The other thing we haven’t discussed is that in order to properly train each of our three networks on the small, medium and large objects we actually have to have three separate quadtrees per image, each one being calculated on a different subset of object sizes. The small object quadtree is computed using only the smallest third of the objects, the medium object quadtree is computed using only the middle third, and the large object quadtree is computed using the largest third. Note that these quadtree probabilities can be pre-computed over each image for each object size group (small, medium, large) to save time during the training process.

Problem 5: Class imbalance

As discussed earlier class imbalance is a major issue with the XView dataset, where instance count per class ranges anywhere between 17 and ~300000. This means that the task of classification will be very difficult since it’s harder to learn about the rarer, less seen classes.

Solution 5: Weighted quadtree sampling (and focal loss)

There are typically two ways to deal with class imbalance: sampling the rare classes more often and adjusting the loss function to learn more from said classes.

We can do the former very easily given the quadtree that we just built.
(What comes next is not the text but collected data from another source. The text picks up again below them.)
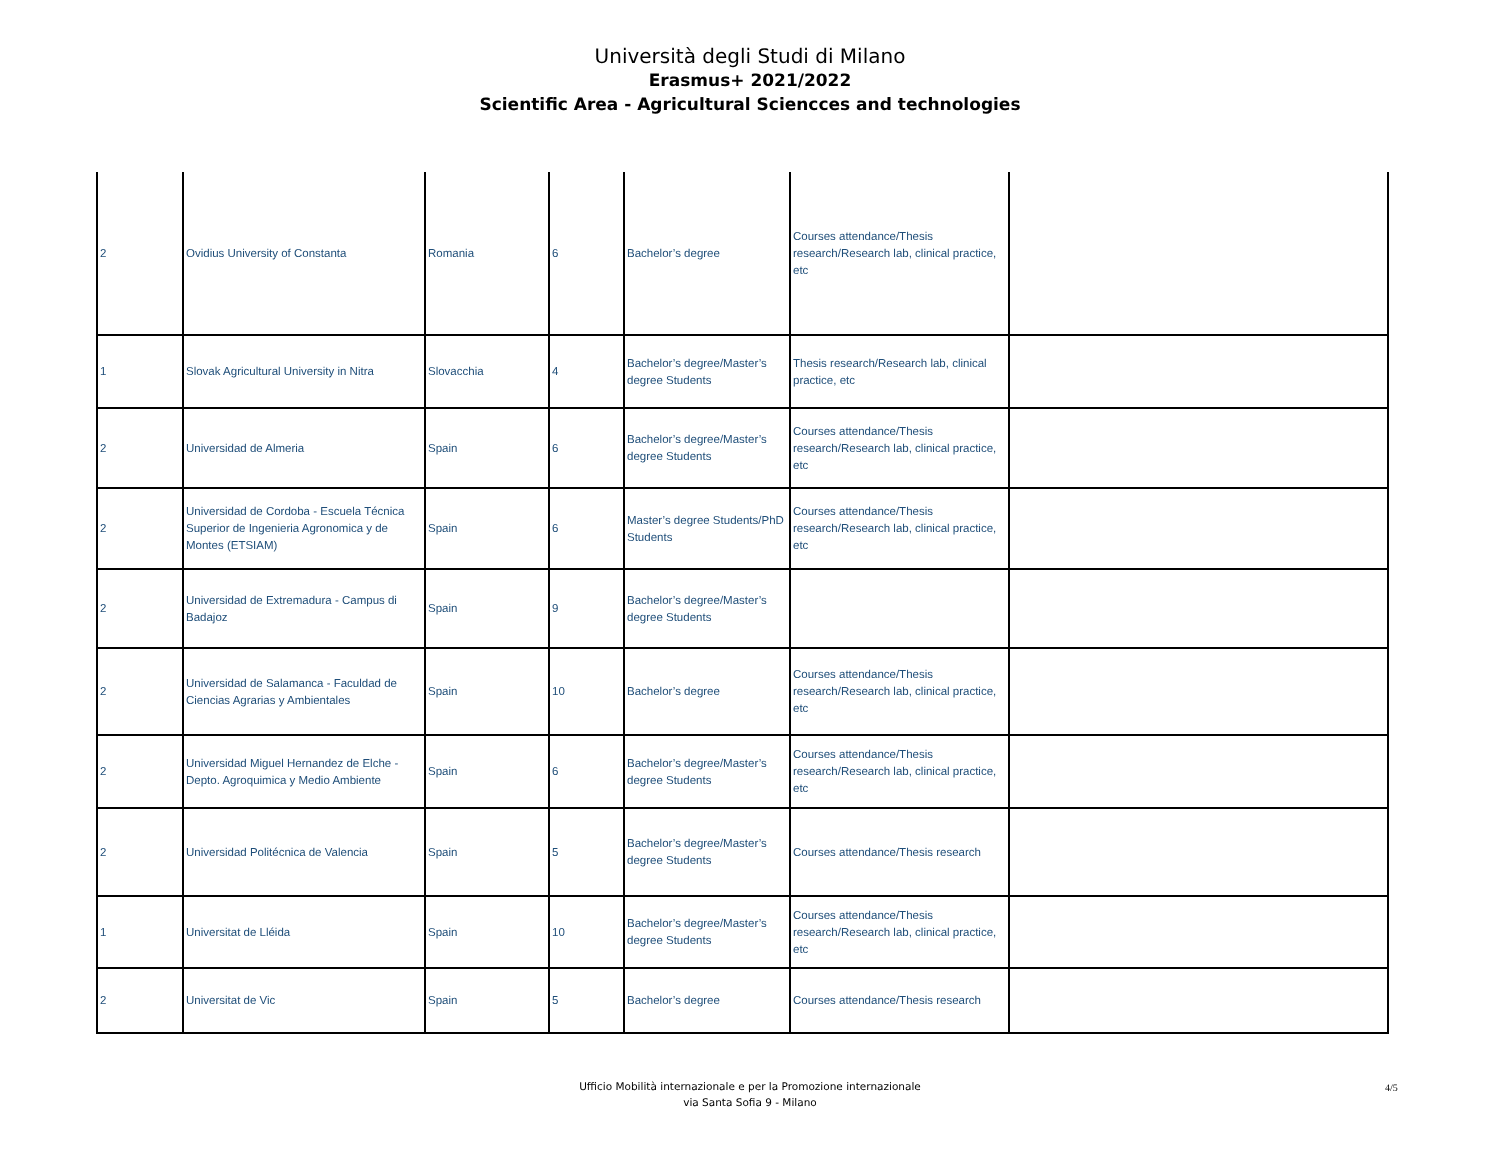Università degli Studi di Milano
Erasmus+ 2021/2022
Scientific Area - Agricultural Sciencces and technologies
| 2 | Ovidius University of Constanta | Romania | 6 | Bachelor’s degree | Courses attendance/Thesis research/Research lab, clinical practice, etc | |
| 1 | Slovak Agricultural University in Nitra | Slovacchia | 4 | Bachelor’s degree/Master’s degree Students | Thesis research/Research lab, clinical practice, etc | |
| 2 | Universidad de Almeria | Spain | 6 | Bachelor’s degree/Master’s degree Students | Courses attendance/Thesis research/Research lab, clinical practice, etc | |
| 2 | Universidad de Cordoba - Escuela Técnica Superior de Ingenieria Agronomica y de Montes (ETSIAM) | Spain | 6 | Master’s degree Students/PhD Students | Courses attendance/Thesis research/Research lab, clinical practice, etc | |
| 2 | Universidad de Extremadura - Campus di Badajoz | Spain | 9 | Bachelor’s degree/Master’s degree Students | | |
| 2 | Universidad de Salamanca - Faculdad de Ciencias Agrarias y Ambientales | Spain | 10 | Bachelor’s degree | Courses attendance/Thesis research/Research lab, clinical practice, etc | |
| 2 | Universidad Miguel Hernandez de Elche - Depto. Agroquimica y Medio Ambiente | Spain | 6 | Bachelor’s degree/Master’s degree Students | Courses attendance/Thesis research/Research lab, clinical practice, etc | |
| 2 | Universidad Politécnica de Valencia | Spain | 5 | Bachelor’s degree/Master’s degree Students | Courses attendance/Thesis research | |
| 1 | Universitat de Lléida | Spain | 10 | Bachelor’s degree/Master’s degree Students | Courses attendance/Thesis research/Research lab, clinical practice, etc | |
| 2 | Universitat de Vic | Spain | 5 | Bachelor’s degree | Courses attendance/Thesis research | |
Ufficio Mobilità internazionale e per la Promozione internazionale
via Santa Sofia 9 - Milano
4/5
Before we were counting each object as just a single object when calculating our probabilities. Instead how about we count rarer classes as more objects (or a more “valuable” object). The result is that tiles with rarer objects will end up being assigned higher sampling probabilities and we will more likely train on tiles that contain these rarer objects. We can see this process below.

The same setup as before but now a rare object counts as 9 objects, everything else still counts as 1. The probability of the upper right quadrant on the left goes from 0.5 up to 0.65. We also see that within that quadrant now the lower right sub-quadrant has a higher probability of being sampled than the upper right sub-quadrant.

For adjusting the loss, we simply use Focal Loss as described in the RetinaNet paper. Focal loss is simply a variant of cross entropy loss where the loss is scaled for each sample individually based on it’s difficulty of being properly classified. This differs from previous approaches that scale the loss for the entire class. Focal Loss indirectly addresses the rarer classes since it is typically the samples from these rarer classes that will be the hardest to classify. However it is much more flexible since if there is a rare but also very easy to distinguish class it doesn’t focus too much on that class.

To summarize…

So finally, we have the following:

  • Three YOLO v2s (MultiYOLO)
  • Each trained on a different tile extent and scale
  • Each using quadtree sampling to accelerate tile selection
  • Where the quadtree probabilities are weighted using class frequencies
  • Using focal loss instead of cross entropy loss for the classification task

Note that we have no affine data augmentation (translation, rotation, scale), which is pretty nice. Here’s why:

  • Translation: Already handled by the fact that we randomly sample tiles from each XView image. This is the same as just randomly shifting the tile.
  • Scale: We don’t need to and don’t want to augment scale. We know exactly what the scale of our images is, so it is not something our network needs to know and learn about. This makes our problem easier.
  • Rotation: Satellite imagery is top down. This advantage is two fold. Firstly it means that there are a very limited number of rotational representations that our network has to learn about (limited to rotations around the vertical axis). In natural imagery this is not the case as networks need to learn about all possible rotations of an object over any axis. The second advantage is that since there are fewer rotations possible, we probably have already seen all possible rotations of an object in our XView dataset and thus do not need to provide any more rotation augmentation. Indeed we tested this and found that it did not improve our score.

Results!

At this point I’m sure you’re ready to see some results, and so without further ado:

Buildings!
Planes! (and buildings)
Construction stuff! (and more buildings)
Shipping containers!
Results on the Picterra platform on vehicles (yellow), buildings (blue) and trains (orange)

As usual thanks for reading! Picterra out.